NWC Professor Looks Back on a Career of Relationships, Legacies
By MC2 Michael Ehrlich
Naval War College (NWC) Monterey Professor retired Navy Cmdr. Michael McMaster speaks with students from one of his final classes on campus, May 23. McMaster will soon retire from the NWC program following a combined 39 years of government and military service.
“I’m teaching operations planning, but I’m not teaching that I did operations planning. I’m teaching that you all have to understand to learn how to build a network and a team, you have to lead people,” said McMaster.
“I tell the lieutenants that this is where they begin to build their networks, and I wish I had done it more then. Before you had one ship with one division. Now, you are going to be a department head with several other heads, and you’re going to want to talk to other department heads of other ships and see if they had similar issues or if they can help you with something.”
McMaster shared the story of seeing fellow shipmates from the past, some who had ascended to senior rank in the service, at a recent Surface Navy Association conference, and noted how invaluable it was to maintain those relationships throughout the years.

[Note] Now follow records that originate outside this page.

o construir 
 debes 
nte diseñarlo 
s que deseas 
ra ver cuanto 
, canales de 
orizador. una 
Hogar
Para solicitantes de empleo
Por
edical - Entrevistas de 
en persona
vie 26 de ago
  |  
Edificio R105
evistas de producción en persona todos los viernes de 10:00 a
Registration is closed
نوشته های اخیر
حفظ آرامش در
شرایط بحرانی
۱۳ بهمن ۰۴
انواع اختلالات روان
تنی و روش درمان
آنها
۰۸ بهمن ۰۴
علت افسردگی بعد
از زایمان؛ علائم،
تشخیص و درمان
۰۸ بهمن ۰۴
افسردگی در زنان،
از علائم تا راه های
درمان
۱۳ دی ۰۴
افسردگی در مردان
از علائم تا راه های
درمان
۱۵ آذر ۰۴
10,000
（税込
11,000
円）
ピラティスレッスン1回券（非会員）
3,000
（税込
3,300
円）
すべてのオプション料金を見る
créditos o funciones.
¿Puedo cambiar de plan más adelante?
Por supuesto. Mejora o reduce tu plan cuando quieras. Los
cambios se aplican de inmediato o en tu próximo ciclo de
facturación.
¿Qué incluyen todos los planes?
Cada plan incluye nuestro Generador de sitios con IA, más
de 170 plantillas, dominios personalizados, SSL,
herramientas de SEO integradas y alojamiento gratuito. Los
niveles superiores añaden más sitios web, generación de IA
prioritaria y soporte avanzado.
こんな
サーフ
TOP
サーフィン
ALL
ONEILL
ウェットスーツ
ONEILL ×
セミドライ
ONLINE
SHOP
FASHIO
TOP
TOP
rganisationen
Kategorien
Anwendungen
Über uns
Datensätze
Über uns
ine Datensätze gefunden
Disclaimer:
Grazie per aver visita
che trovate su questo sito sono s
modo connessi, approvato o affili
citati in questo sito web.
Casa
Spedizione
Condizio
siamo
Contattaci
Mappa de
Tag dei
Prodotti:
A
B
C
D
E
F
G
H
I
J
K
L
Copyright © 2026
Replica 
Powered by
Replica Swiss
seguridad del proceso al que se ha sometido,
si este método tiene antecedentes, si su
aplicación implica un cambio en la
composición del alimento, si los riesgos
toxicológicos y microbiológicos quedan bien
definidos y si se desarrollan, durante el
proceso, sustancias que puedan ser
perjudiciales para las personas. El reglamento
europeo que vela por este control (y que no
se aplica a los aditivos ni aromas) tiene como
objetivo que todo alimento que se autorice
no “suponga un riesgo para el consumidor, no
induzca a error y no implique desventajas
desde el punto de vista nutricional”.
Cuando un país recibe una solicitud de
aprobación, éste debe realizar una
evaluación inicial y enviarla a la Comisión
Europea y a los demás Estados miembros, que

“These are people you going to know for the rest of your lives. What influence did you have on their lives, and what did they have on yours?” he asked.
McMaster served eight billets, from Italy to Hawaii, to his final tour at NPS as the Deputy Dean of Students and Deputy Director of Programs. McMaster’s final active-duty accomplishment was developing a partnership between NWC and NPS, which prompted his unplanned transition to professor.

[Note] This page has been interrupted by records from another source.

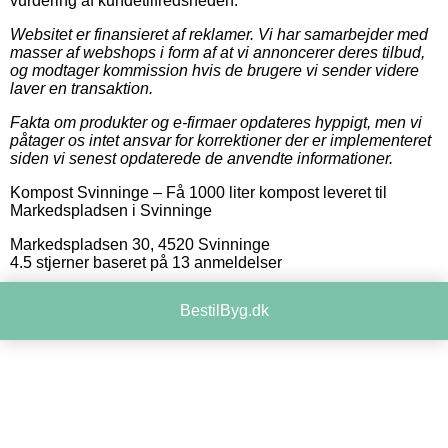
vurdering af kundetilfredsheden.
Websitet er finansieret af reklamer. Vi har samarbejder med
masser af webshops i form af at vi annoncerer deres tilbud,
og modtager kommission hvis de brugere vi sender videre
laver en transaktion.
Fakta om produkter og e-firmaer opdateres hyppigt, men vi
påtager os intet ansvar for korrektioner der er implementeret
siden vi senest opdaterede de anvendte informationer.
Kompost Svinninge
–
Få 1000 liter kompost leveret til
Markedspladsen i Svinninge
Markedspladsen 30
,
4520
Svinninge
4.5
stjerner baseret på
13
anmeldelser
BestilByg.dk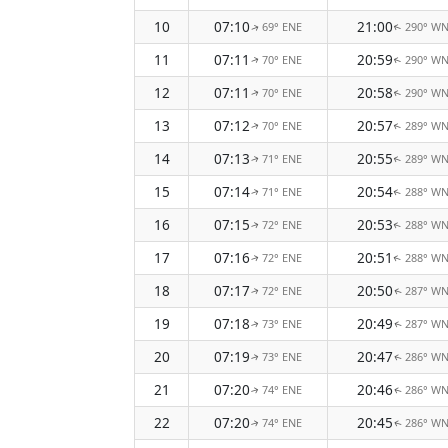
10
07:10
21:00
69° ENE
290° W
↑
↑
11
07:11
20:59
70° ENE
290° W
↑
↑
12
07:11
20:58
70° ENE
290° W
↑
↑
13
07:12
20:57
70° ENE
289° W
↑
↑
14
07:13
20:55
71° ENE
289° W
↑
↑
15
07:14
20:54
71° ENE
288° W
↑
↑
16
07:15
20:53
72° ENE
288° W
↑
↑
17
07:16
20:51
72° ENE
288° W
↑
↑
18
07:17
20:50
72° ENE
287° W
↑
↑
19
07:18
20:49
73° ENE
287° W
↑
↑
20
07:19
20:47
73° ENE
286° W
↑
↑
21
07:20
20:46
74° ENE
286° W
↑
↑
22
07:20
20:45
74° ENE
286° W
↑
↑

“I was the action officer to set up the partnership between the NWC and NPS as my last project … Set up the offices, get the catalog and structure right. And then I started teaching a month before I retired because they needed somebody.”

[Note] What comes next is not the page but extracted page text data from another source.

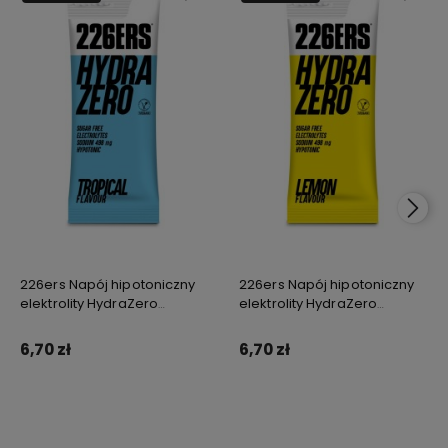
226ers Napój hipotoniczny
226ers Napój hipotoniczny
elektrolity HydraZero
elektrolity HydraZero
tropikalny
cytrynowy
6,70 zł
6,70 zł
Do koszyka
Do koszyka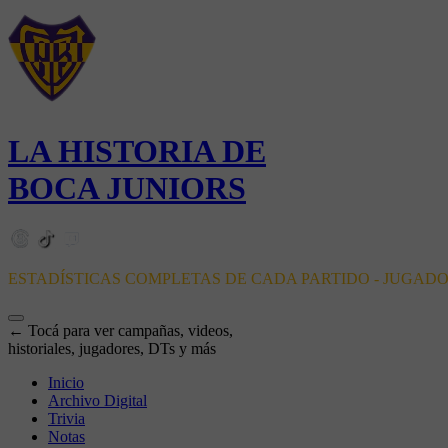
LA HISTORIA DE
BOCA JUNIORS
ESTADÍSTICAS COMPLETAS DE CADA PARTIDO - JUGAD
← Tocá para ver campañas, videos,
historiales, jugadores, DTs y más
Inicio
Archivo Digital
Trivia
Notas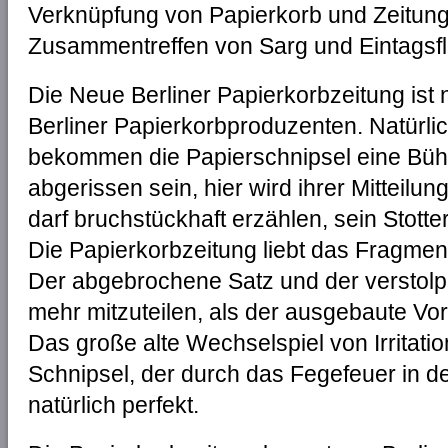
Verknüpfung von Papierkorb und Zeitung
Zusammentreffen von Sarg und Eintagsfl
Die Neue Berliner Papierkorbzeitung ist 
Berliner Papierkorbproduzenten. Natürlic
bekommen die Papierschnipsel eine Büh
abgerissen sein, hier wird ihrer Mitteilu
darf bruchstückhaft erzählen, sein Stott
Die Papierkorbzeitung liebt das Fragment
Der abgebrochene Satz und der verstolp
mehr mitzuteilen, als der ausgebaute Vor
Das große alte Wechselspiel von Irritati
Schnipsel, der durch das Fegefeuer in 
natürlich perfekt.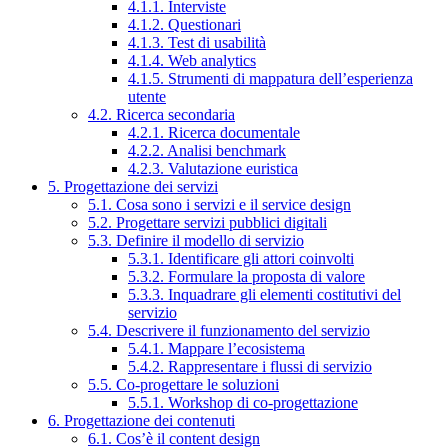
4.1.1. Interviste
4.1.2. Questionari
4.1.3. Test di usabilità
4.1.4. Web analytics
4.1.5. Strumenti di mappatura dell’esperienza
utente
4.2. Ricerca secondaria
4.2.1. Ricerca documentale
4.2.2. Analisi benchmark
4.2.3. Valutazione euristica
5. Progettazione dei servizi
5.1. Cosa sono i servizi e il service design
5.2. Progettare servizi pubblici digitali
5.3. Definire il modello di servizio
5.3.1. Identificare gli attori coinvolti
5.3.2. Formulare la proposta di valore
5.3.3. Inquadrare gli elementi costitutivi del
servizio
5.4. Descrivere il funzionamento del servizio
5.4.1. Mappare l’ecosistema
5.4.2. Rappresentare i flussi di servizio
5.5. Co-progettare le soluzioni
5.5.1. Workshop di co-progettazione
6. Progettazione dei contenuti
6.1. Cos’è il content design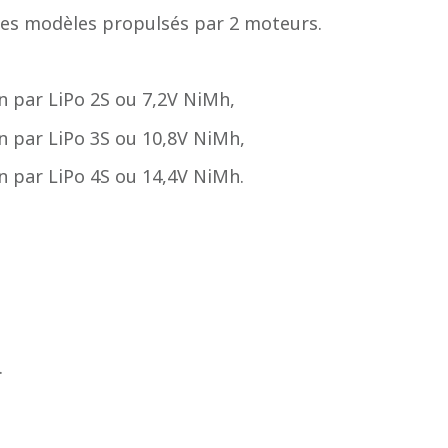
 les modèles propulsés par 2 moteurs.
n par LiPo 2S ou 7,2V NiMh,
n par LiPo 3S ou 10,8V NiMh,
n par LiPo 4S ou 14,4V NiMh.
.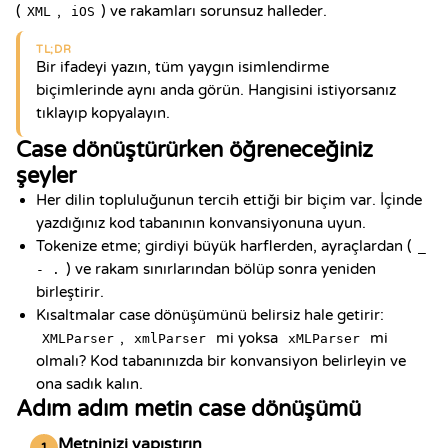
(
,
) ve rakamları sorunsuz halleder.
XML
iOS
TL;DR
Bir ifadeyi yazın, tüm yaygın isimlendirme
biçimlerinde aynı anda görün. Hangisini istiyorsanız
tıklayıp kopyalayın.
Case dönüştürürken öğreneceğiniz
şeyler
Her dilin topluluğunun tercih ettiği bir biçim var. İçinde
yazdığınız kod tabanının konvansiyonuna uyun.
Tokenize etme; girdiyi büyük harflerden, ayraçlardan (
_
) ve rakam sınırlarından bölüp sonra yeniden
- .
birleştirir.
Kısaltmalar case dönüşümünü belirsiz hale getirir:
,
mi yoksa
mi
XMLParser
xmlParser
xMLParser
olmalı? Kod tabanınızda bir konvansiyon belirleyin ve
ona sadık kalın.
Adım adım metin case dönüşümü
Metninizi yapıştırın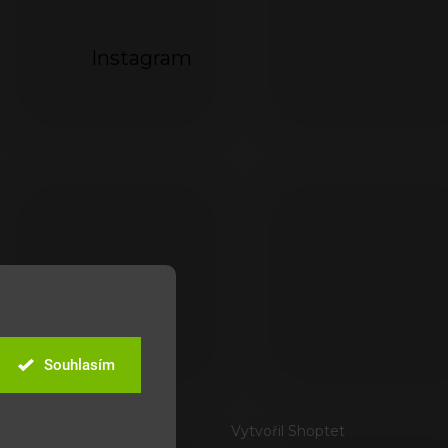
Instagram
Souhlasím
Vytvořil Shoptet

McMaster had taught at the California Maritime Academy for two years, but says he has always enjoyed the unique challenges of teaching at NPS.
“I enjoy teaching what I know is relevant to their military careers in a general nature. If they stay in and they become staff officers, my curriculum is about planning on a staff,” he noted. “You will get a student who will email you back saying the course was a huge impact on them and they’ve used it and are glad to have exposure to it. That is something I find rewarding.”
In January of 2016, McMaster was honored with the Surface Navy Association’s Special Recognition Award for his support of the Surface Warfare Officer (SWO) community and his mentorship of junior officers at NPS.
“I like the fact that you can influence and motivate people by passing on knowledge you gained,” said McMaster. “I think over the course of a career or two, I look back and think, ‘Did I accomplish things individually?’ Sure a few, but I think the strength of my accomplishments were the people I led. We made it through because of the officers and the crew, not because of the XO. I drove the train but they were the ones doing the work. I think the things I appreciate the most over my careers are the people that I worked with, people that I still see over the years.”